US 12,278,490 B2
Power system measurement based model calibration with enhanced optimization
Anup Menon, Somerville, MA (US); Chaitanya Ashok Baone, Arvada, CO (US); Honggang Wang, Clifton Park, NY (US); and Mustafa Tekin Dokucu, Latham, NY (US)
Assigned to GENERAL ELECTRIC COMPANY, Schenectady, NY (US)
Appl. No. 17/288,617
Filed by GENERAL ELECTRIC COMPANY, Schenectady, NY (US)
PCT Filed Nov. 5, 2018, PCT No. PCT/US2018/059148
§ 371(c)(1), (2) Date Apr. 26, 2021,
PCT Pub. No. WO2020/096560, PCT Pub. Date May 14, 2020.

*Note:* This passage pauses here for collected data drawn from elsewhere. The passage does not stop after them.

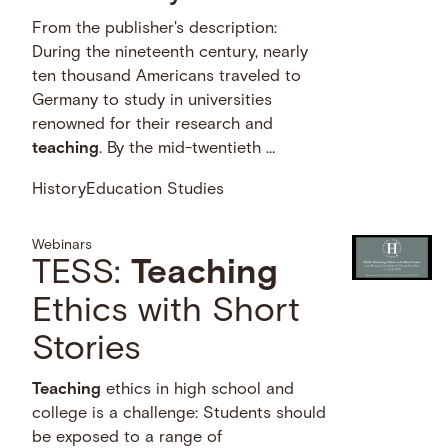
From the publisher's description:
During the nineteenth century, nearly
ten thousand Americans traveled to
Germany to study in universities
renowned for their research and
teaching
. By the mid-twentieth …
History
Education Studies
Webinars
TESS:
Teaching
Ethics with Short
Stories
Teaching
ethics in high school and
college is a challenge: Students should
be exposed to a range of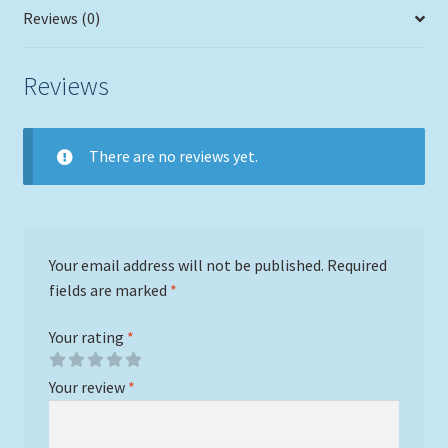
Reviews (0)
Reviews
There are no reviews yet.
Your email address will not be published.
Required
fields are marked
*
Your rating
*
Your review
*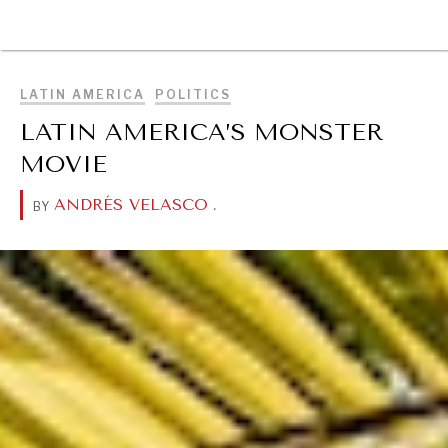
BROWSE
LATIN AMERICA
POLITICS
LATIN AMERICA’S MONSTER
MOVIE
ANDRÉS VELASCO
.
BY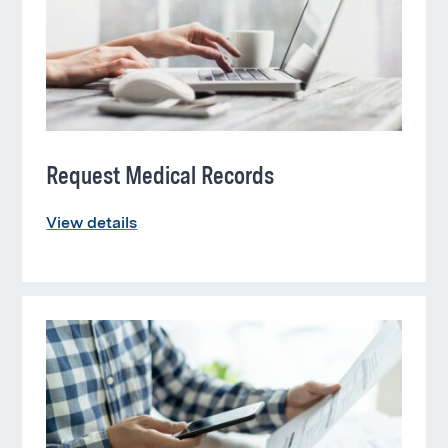
Request Medical Records
View details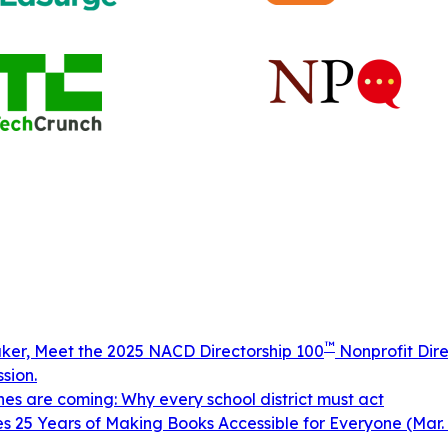
™
aker, Meet the 2025 NACD Directorship 100
Nonprofit Dire
sion.
ines are coming: Why every school district must act
 25 Years of Making Books Accessible for Everyone (Mar. 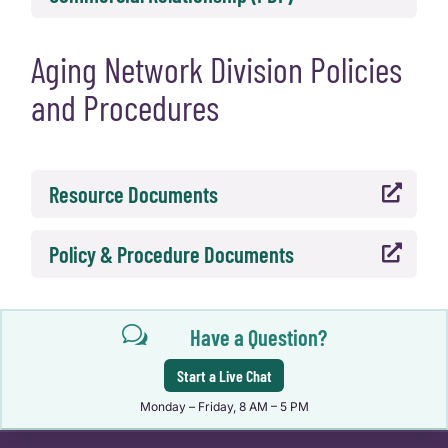
Aging Network Division Policies
and Procedures
Resource Documents

Policy & Procedure Documents

w
Have a Question?
Start a Live Chat
Monday – Friday, 8 AM – 5 PM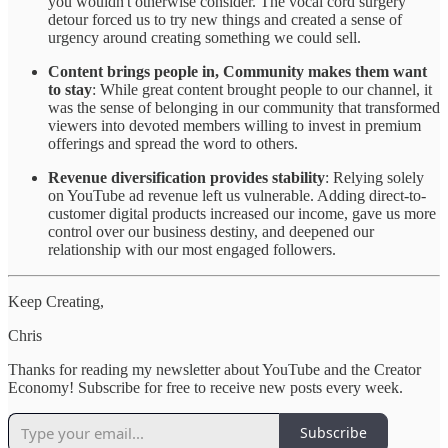
you wouldn't otherwise consider. The vocal cord surgery
detour forced us to try new things and created a sense of
urgency around creating something we could sell.
Content brings people in, Community makes them want
to stay
: While great content brought people to our channel, it
was the sense of belonging in our community that transformed
viewers into devoted members willing to invest in premium
offerings and spread the word to others.
Revenue diversification provides stability
: Relying solely
on YouTube ad revenue left us vulnerable. Adding direct-to-
customer digital products increased our income, gave us more
control over our business destiny, and deepened our
relationship with our most engaged followers.
Keep Creating,
Chris
Thanks for reading my newsletter about YouTube and the Creator
Economy! Subscribe for free to receive new posts every week.
Subscribe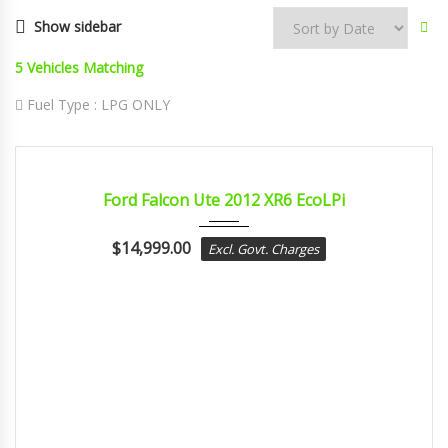
Show sidebar
5
Vehicles Matching
Fuel Type :
LPG ONLY
2012
sport...
CERTIFIED
Ford Falcon Ute 2012 XR6 EcoLPi
$
14,999.00
Excl. Govt. Charges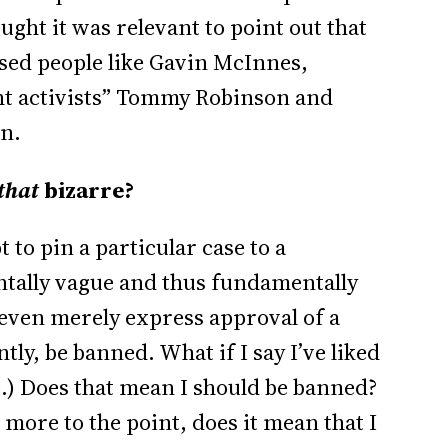
ght it was relevant to point out that
ised people like Gavin McInnes,
ight activists” Tommy Robinson and
on.
that
bizarre?
 to pin a particular case to a
tally vague and thus fundamentally
 even merely express approval of a
ly, be banned. What if I say I’ve liked
o.) Does that mean I should be banned?
e more to the point, does it mean that I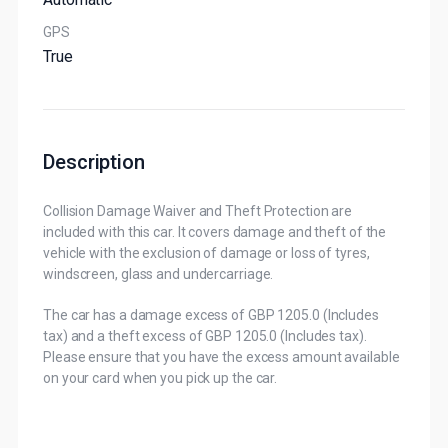
GPS
True
Description
Collision Damage Waiver and Theft Protection are
included with this car. It covers damage and theft of the
vehicle with the exclusion of damage or loss of tyres,
windscreen, glass and undercarriage.
The car has a damage excess of GBP 1205.0 (Includes
tax) and a theft excess of GBP 1205.0 (Includes tax).
Please ensure that you have the excess amount available
on your card when you pick up the car.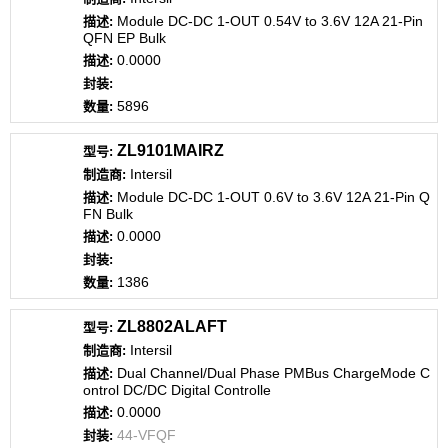
Module DC-DC 1-OUT 0.54V to 3.6V 12A 21-Pin
QFN EP Bulk
0.0000
5896
ZL9101MAIRZ
Intersil
Module DC-DC 1-OUT 0.6V to 3.6V 12A 21-Pin Q
FN Bulk
0.0000
1386
ZL8802ALAFT
Intersil
Dual Channel/Dual Phase PMBus ChargeMode C
ontrol DC/DC Digital Controlle
0.0000
44-VFQF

Prior Publication US 2021/0399546 A1, Dec. 23, 2021
Int. Cl. H02J 3/00 (2006.01)
CPC H02J 3/004 (2020.01) [H02J 3/003 (2020.01)] 15 Claims
OG exemplary drawing
 
1. A system associated with an electrical power system, comprising:
a dynamic simulation engine, having system parameters, of a component of the electrical power system;
a measurement data store containing measurement data measured by an electrical power system measurement unit; and
a model parameter tuning engine, including:
a data connection to receive measurement data from the measurement data store,
at least one model parameter tuning engine computer processor coupled to the data connection, and
a computer memory coupled to the model parameter tuning engine computer processor and storing instructions that, when executed by the processor, cause the model parameter tuning engine to:
receive a model calibration command,
pre-condition the measurement data, including: a feature transformation on model output data, normalization of parameter and model output, and an identifiability assessment providing sensitivity and dependency,
set-up an optimization problem, including a weight set-up on an objective function based on a feature transformation result, based on a result of the pre-conditioning, and
determine the system parameters of the dynamic simulation engine by solving the optimization problem, including sending model input and model parameters into the dynamic simulation engine and obtaining predicted model output for calculation of residual, with an iterative method until at least one convergence criteria is met and solving the optimization problem includes a Jacobian approximation that;
responsive to a determination that an improvement of residual does not meet a pre-defined criteria, calls the dynamic simulation engine, and
responsive to a determination that an improvement of residual does meet a pre-defined criteria, does not call the dynamic simulation engine,
wherein model parameters of an active power system model are automatically updated based on the solution of the optimization problem.